**WHAT TO DO**:
Every line below that contains the word "acro" must be copied.
(DATA FOR ANALYSIS Opens)
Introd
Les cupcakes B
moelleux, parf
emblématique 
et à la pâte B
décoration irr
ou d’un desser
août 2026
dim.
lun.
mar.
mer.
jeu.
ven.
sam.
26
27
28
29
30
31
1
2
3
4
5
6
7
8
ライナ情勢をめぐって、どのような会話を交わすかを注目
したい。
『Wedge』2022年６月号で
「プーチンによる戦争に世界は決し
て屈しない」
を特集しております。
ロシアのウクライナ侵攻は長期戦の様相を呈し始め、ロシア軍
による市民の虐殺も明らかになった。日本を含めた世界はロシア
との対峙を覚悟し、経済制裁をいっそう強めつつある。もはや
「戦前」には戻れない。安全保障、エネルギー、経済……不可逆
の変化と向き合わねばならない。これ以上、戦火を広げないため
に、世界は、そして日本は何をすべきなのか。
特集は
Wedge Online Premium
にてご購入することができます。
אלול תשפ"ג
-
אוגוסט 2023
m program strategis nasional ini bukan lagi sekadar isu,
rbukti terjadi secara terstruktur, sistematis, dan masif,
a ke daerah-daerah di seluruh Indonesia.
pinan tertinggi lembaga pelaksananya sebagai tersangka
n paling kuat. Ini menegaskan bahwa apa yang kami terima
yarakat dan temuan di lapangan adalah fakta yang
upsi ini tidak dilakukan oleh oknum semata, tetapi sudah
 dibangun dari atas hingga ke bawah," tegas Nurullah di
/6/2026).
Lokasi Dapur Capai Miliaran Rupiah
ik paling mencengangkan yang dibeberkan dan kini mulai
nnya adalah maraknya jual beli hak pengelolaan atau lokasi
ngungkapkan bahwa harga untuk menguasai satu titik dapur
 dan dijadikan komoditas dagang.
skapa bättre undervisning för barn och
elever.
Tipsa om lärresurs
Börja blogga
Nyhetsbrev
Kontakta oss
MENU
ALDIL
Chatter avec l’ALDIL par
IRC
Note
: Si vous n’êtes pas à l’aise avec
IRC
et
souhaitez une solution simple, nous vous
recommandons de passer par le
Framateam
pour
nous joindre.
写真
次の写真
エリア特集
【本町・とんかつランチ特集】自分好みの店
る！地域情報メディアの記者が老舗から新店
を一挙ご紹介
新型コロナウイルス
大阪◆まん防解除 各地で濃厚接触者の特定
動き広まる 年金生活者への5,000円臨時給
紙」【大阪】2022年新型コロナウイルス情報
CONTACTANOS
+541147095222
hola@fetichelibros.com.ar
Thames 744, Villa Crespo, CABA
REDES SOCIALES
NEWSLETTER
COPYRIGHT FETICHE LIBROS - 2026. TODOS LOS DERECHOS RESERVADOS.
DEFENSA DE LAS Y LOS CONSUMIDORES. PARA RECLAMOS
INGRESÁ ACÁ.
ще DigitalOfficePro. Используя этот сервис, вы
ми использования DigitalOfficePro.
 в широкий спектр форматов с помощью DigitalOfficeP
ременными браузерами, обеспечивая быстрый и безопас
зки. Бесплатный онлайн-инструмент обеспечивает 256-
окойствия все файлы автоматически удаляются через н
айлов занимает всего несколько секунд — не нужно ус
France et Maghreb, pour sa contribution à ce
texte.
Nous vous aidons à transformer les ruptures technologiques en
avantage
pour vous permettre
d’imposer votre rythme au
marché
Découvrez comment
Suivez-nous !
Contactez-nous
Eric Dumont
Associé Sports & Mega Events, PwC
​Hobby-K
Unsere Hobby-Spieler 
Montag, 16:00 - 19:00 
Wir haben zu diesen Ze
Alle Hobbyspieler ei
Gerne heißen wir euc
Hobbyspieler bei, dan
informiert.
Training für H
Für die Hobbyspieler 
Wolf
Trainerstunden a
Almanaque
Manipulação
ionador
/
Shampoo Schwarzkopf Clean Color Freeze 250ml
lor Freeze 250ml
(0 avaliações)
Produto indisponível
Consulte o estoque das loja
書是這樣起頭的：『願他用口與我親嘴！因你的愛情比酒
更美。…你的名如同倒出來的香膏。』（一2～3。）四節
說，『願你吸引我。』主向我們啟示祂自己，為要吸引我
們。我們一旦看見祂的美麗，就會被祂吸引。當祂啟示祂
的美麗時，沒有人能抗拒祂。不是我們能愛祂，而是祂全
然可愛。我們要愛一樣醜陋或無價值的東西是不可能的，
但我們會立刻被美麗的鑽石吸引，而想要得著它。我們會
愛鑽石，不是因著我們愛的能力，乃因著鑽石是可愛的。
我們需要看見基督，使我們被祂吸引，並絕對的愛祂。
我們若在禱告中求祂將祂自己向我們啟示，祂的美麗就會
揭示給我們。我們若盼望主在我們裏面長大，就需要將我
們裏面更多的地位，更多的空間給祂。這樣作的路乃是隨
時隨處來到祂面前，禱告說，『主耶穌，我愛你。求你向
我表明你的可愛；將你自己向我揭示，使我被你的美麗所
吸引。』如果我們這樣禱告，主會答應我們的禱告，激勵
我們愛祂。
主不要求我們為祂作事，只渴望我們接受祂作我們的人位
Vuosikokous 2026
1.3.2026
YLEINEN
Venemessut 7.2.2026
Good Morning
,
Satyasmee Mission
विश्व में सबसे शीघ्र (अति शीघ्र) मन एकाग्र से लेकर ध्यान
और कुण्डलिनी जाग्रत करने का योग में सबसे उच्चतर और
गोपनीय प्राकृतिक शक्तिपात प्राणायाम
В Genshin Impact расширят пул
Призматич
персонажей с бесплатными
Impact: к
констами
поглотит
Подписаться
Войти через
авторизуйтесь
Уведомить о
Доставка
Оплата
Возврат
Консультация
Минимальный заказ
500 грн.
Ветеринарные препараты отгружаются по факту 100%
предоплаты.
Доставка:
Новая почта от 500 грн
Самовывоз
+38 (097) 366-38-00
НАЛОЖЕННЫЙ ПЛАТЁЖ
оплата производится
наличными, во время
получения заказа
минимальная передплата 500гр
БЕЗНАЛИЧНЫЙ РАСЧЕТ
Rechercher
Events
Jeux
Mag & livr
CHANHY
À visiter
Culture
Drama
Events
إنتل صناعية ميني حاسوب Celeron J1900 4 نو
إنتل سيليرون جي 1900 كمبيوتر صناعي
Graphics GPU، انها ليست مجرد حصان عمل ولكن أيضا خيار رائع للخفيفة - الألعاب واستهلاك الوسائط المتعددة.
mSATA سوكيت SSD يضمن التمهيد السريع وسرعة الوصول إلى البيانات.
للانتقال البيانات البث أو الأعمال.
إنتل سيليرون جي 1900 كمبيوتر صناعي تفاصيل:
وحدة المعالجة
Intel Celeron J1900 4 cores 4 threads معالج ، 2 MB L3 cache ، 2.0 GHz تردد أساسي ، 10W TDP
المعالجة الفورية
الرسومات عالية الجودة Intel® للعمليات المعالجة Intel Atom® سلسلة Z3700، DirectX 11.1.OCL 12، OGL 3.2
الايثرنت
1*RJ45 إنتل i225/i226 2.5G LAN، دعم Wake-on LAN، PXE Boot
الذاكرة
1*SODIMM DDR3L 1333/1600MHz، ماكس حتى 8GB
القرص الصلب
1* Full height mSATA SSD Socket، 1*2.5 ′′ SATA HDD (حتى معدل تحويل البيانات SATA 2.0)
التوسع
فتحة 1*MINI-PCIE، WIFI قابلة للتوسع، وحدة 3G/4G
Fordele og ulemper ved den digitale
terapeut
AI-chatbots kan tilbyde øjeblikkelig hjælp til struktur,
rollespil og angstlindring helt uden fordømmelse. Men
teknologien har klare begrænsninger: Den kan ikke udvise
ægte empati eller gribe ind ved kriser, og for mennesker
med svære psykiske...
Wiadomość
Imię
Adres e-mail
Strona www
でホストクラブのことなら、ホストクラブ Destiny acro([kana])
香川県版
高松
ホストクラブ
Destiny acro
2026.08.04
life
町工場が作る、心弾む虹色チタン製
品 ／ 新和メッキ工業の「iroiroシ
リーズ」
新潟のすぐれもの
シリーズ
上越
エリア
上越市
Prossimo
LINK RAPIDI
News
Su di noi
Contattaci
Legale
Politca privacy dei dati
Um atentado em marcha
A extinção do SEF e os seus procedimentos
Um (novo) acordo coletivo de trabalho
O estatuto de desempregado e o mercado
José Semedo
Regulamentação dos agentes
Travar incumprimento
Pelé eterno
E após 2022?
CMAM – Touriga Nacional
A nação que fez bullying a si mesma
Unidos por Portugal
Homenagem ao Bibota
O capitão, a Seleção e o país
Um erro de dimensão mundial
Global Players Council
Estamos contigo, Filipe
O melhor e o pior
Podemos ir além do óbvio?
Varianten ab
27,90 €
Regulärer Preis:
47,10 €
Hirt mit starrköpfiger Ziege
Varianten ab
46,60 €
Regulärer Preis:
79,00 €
(DATA FOR ANALYSIS Closes)
**ANSWER SECTION**:
でホストクラブのことなら、ホストクラブ Destiny acro([kana])
Destiny acro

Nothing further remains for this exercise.